** begin Data extract **

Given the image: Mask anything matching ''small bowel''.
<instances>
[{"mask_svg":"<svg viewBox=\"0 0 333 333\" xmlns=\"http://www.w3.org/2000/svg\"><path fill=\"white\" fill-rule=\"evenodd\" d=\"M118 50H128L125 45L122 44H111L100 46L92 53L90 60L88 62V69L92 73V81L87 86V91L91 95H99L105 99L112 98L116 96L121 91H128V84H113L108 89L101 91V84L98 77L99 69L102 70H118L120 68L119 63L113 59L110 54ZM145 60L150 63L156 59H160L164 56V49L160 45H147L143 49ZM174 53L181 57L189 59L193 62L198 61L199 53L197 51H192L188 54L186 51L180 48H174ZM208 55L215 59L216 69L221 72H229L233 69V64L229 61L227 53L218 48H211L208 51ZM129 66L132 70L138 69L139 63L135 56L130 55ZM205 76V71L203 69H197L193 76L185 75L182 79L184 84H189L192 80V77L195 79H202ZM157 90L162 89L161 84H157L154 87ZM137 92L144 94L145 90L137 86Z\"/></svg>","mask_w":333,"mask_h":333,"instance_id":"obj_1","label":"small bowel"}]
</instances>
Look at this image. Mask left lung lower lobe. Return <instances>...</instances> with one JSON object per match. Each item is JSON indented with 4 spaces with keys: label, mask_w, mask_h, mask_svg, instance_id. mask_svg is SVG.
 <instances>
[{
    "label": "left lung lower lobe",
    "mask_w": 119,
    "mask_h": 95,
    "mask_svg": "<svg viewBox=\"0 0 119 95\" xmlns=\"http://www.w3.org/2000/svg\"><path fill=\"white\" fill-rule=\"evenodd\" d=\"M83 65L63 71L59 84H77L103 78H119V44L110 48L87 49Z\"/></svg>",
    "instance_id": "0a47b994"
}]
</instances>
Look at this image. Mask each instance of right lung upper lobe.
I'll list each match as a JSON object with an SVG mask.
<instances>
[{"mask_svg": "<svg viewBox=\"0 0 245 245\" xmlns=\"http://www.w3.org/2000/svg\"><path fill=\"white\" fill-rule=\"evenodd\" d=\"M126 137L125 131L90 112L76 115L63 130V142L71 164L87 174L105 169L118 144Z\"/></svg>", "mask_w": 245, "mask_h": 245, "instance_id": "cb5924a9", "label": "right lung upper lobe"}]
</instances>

** end Data extract **

- Set exercise
Pick out every line in the entries above that contains the word "lower" and copy each one.

- Output of the task
Look at this image. Mask left lung lower lobe. Return <instances>...</instances> with one JSON object per match. Each item is JSON indented with 4 spaces with keys: label, mask_w, mask_h, mask_svg, instance_id. mask_svg is SVG.
    "label": "left lung lower lobe",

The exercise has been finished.